→ **Data excerpts**:
=== Begin Enclosure ===

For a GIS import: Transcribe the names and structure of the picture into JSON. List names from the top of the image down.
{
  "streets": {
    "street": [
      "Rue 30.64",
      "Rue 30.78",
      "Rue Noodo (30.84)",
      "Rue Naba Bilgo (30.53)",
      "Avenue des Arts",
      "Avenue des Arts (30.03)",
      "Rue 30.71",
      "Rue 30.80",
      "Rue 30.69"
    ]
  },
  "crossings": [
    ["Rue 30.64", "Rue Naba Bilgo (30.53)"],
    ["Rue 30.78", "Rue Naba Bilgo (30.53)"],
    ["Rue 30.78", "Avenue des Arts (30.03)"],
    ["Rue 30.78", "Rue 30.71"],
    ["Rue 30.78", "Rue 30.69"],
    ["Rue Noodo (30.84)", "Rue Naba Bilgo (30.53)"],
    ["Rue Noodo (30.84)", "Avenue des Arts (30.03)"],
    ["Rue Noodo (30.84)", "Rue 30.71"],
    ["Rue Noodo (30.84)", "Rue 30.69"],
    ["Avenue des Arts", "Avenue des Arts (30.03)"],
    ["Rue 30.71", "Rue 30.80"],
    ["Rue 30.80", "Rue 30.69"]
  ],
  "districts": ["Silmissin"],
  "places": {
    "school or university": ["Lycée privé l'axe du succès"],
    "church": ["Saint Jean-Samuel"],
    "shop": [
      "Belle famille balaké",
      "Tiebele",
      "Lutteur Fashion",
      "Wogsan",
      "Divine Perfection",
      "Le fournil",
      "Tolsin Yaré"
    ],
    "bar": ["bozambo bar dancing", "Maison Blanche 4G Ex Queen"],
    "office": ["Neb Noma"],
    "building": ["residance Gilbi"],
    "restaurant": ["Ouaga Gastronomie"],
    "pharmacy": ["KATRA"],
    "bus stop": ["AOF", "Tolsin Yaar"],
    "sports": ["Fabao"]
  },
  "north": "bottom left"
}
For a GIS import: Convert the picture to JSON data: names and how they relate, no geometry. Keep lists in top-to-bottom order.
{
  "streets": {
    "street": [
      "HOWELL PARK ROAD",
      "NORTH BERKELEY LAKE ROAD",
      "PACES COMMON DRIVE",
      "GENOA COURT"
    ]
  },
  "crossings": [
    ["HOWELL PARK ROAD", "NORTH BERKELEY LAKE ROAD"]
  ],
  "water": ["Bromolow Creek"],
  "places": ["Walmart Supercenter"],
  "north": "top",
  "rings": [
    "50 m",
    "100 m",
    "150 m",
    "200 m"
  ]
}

=== End Enclosure ===

→ **Problem requirements**: How many of the lines above include the word "Bilgo"? Only the number should be given.

→ **Answer**: 4